Coldbath Fields Riot (Grays Inn Road)
On May 16th 1833 a major crowd disturbance was dealt with by the Metropolitan Police with controversial use of force. PC Robert Culley was killed at this event, and the jury returned a verdict of Justifiable Homicide, believing the police had been "ferocious, brutal and unprovoked by the people".
This report begins: 'A Full, True and Particular Account of that Great Public Meeting which took place in Coldbath-fields, London, on Monday last, for the purpose of forming a NATIONAL CONVENTION, giving an account of the Speeches delivered on the occasion, -- Together with an account of the desperate attack by 3000 Policemen, under the direction of Lord Melbourne, and Colonel Rowan and Mr Mayne, -- with the names of the killed and wounded, and the number taken prisoners.' The sheet was published by Francis McCartney of Edinburgh in May, 1833, and the story was sourced from 'The Caledonian Mercury' of May the 16th, 1833.
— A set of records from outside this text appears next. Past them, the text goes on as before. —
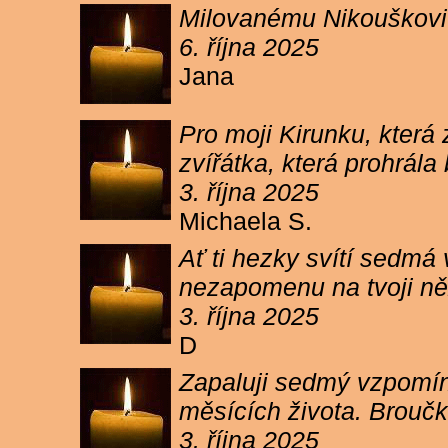
Milovanému Nikouškovi z
6. října 2025
Jana
Pro moji Kirunku, která
zvířátka, která prohrála
3. října 2025
Michaela S.
Ať ti hezky svítí sedmá
nezapomenu na tvoji ně
3. října 2025
D
Zapaluji sedmý vzpomínk
měsících života. Broučk
3. října 2025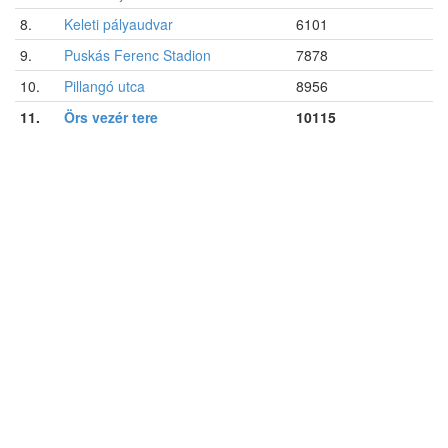
8.
Keleti pályaudvar
6101
9.
Puskás Ferenc Stadion
7878
10.
Pillangó utca
8956
11.
Örs vezér tere
10115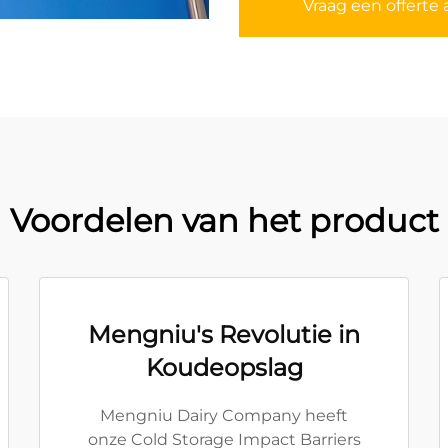
Vraag een offerte 
Voordelen van het product
Mengniu's Revolutie in
Koudeopslag
Mengniu Dairy Company heeft
onze Cold Storage Impact Barriers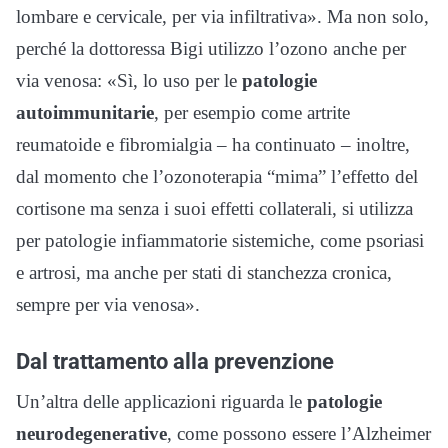
lombare e cervicale, per via infiltrativa». Ma non solo,
perché la dottoressa Bigi utilizzo l’ozono anche per
via venosa: «Sì, lo uso per le
patologie
autoimmunitarie
, per esempio come artrite
reumatoide e fibromialgia – ha continuato – inoltre,
dal momento che l’ozonoterapia “mima” l’effetto del
cortisone ma senza i suoi effetti collaterali, si utilizza
per patologie infiammatorie sistemiche, come psoriasi
e artrosi, ma anche per stati di stanchezza cronica,
sempre per via venosa».
Dal trattamento alla prevenzione
Un’altra delle applicazioni riguarda le
patologie
neurodegenerative
, come possono essere l’Alzheimer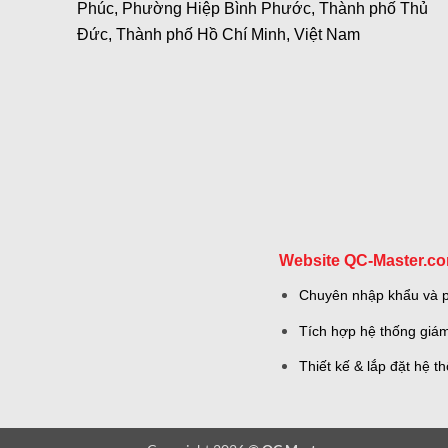
Phúc, Phường Hiệp Bình Phước, Thành phố Thủ
Đức, Thành phố Hồ Chí Minh, Việt Nam
Website QC-Master.c
Chuyên nhập khẩu và ph
Tích hợp hệ thống giám
Thiết kế & lắp đặt hệ 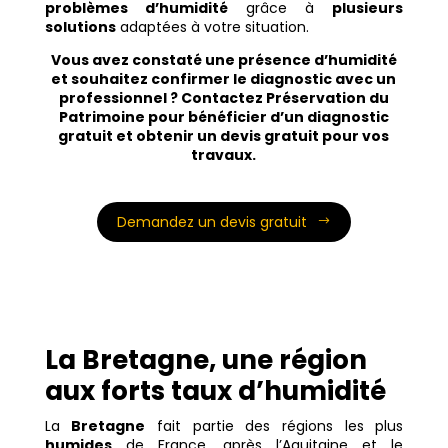
problèmes d’humidité
grâce à
plusieurs
solutions
adaptées à votre situation.
Vous avez constaté une présence d’humidité
et souhaitez confirmer le diagnostic avec un
professionnel ? Contactez Préservation du
Patrimoine pour bénéficier d’un diagnostic
gratuit et obtenir un devis gratuit pour vos
travaux.
Demandez un devis gratuit
La Bretagne, une région
aux forts taux d’humidité
La
Bretagne
fait partie des régions les plus
humides
de France, après l’Aquitaine et le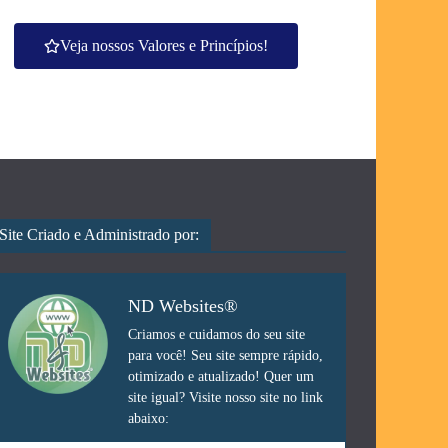
Veja nossos Valores e Princípios!
Site Criado e Administrado por:
ND Websites®
Criamos e cuidamos do seu site
para você! Seu site sempre rápido,
otimizado e atualizado! Quer um
site igual? Visite nosso site no link
abaixo: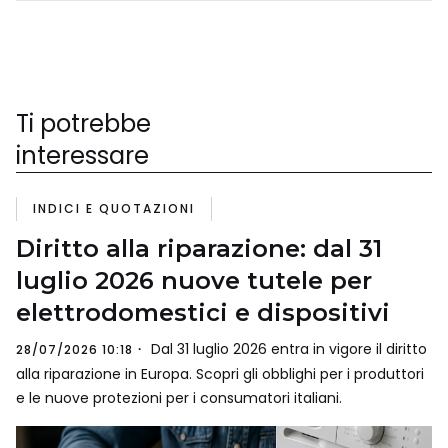
Ti potrebbe
interessare
INDICI E QUOTAZIONI
Diritto alla riparazione: dal 31
luglio 2026 nuove tutele per
elettrodomestici e dispositivi
Dal 31 luglio 2026 entra in vigore il diritto
28/07/2026 10:18
alla riparazione in Europa. Scopri gli obblighi per i produttori
e le nuove protezioni per i consumatori italiani.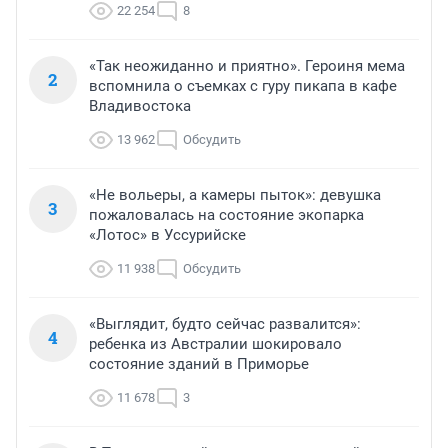
22 254
8
«Так неожиданно и приятно». Героиня мема
2
вспомнила о съемках с гуру пикапа в кафе
Владивостока
13 962
Обсудить
«Не вольеры, а камеры пыток»: девушка
3
пожаловалась на состояние экопарка
«Лотос» в Уссурийске
11 938
Обсудить
«Выглядит, будто сейчас развалится»:
4
ребенка из Австралии шокировало
состояние зданий в Приморье
11 678
3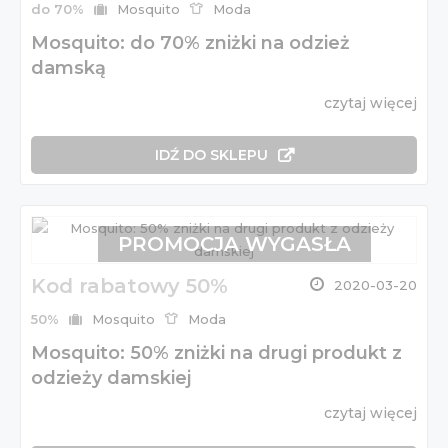
do 70%
Mosquito
Moda
Mosquito: do 70% zniżki na odzież
damską
czytaj więcej
IDŹ DO SKLEPU
PROMOCJA WYGASŁA
Kod rabatowy 50%
2020-03-20
50%
Mosquito
Moda
Mosquito: 50% zniżki na drugi produkt z
odzieży damskiej
czytaj więcej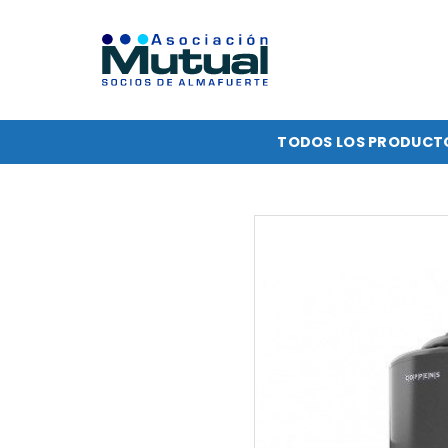
Saltar
al
contenido
TODOS LOS PRODUCT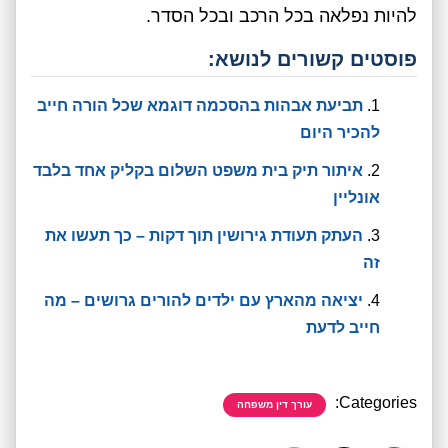
להיות נפלאה בכל הרכב ובכל הסדר.
פוסטים קשורים לנושא:
תביעת אבהות בהסכמה דוגמא שכל הורה חייב
להכיר היום
איתור תיק בית משפט השלום בקליק אחד בלבד
אונליין
העתק תעודת גירושין תוך דקות – כך תעשו את
זה
יציאה מהארץ עם ילדים להורים גרושים – מה
חייב לדעת
Categories:
עורך דין משפחה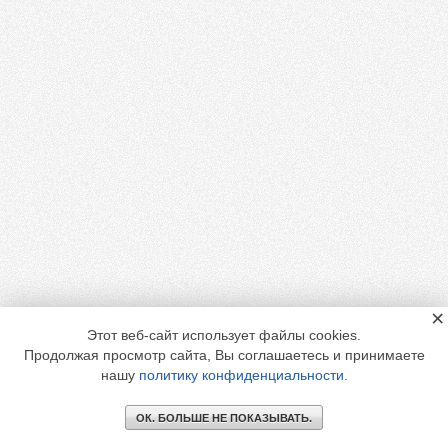
×
Этот веб-сайт использует файлы cookies.
Продолжая просмотр сайта, Вы соглашаетесь и принимаете
нашу
политику конфиденциальности
.
ОК. БОЛЬШЕ НЕ ПОКАЗЫВАТЬ.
This broadside tells of a political meeting at Coldbath Fields, London, that somehow ended up as a calamitous riot. Held on the 16th of May, 1833, the meeting was organised by ordinary working men who wanted an increase in their wages. It seems that the police, with batons drawn, marched on the 1,000 attendees at the meeting, leading to fighting and, tragically, the fatal stabbing of one policemen, PC Robert Cully. The reference to the then home secretary, Lord Melbourne (1779-1848), shows that, although the authorities tried to legislate against such meetings, many people chose to defy the law and attend these political gatherings.
Mount Pleasant Sorting Office now occupies the site.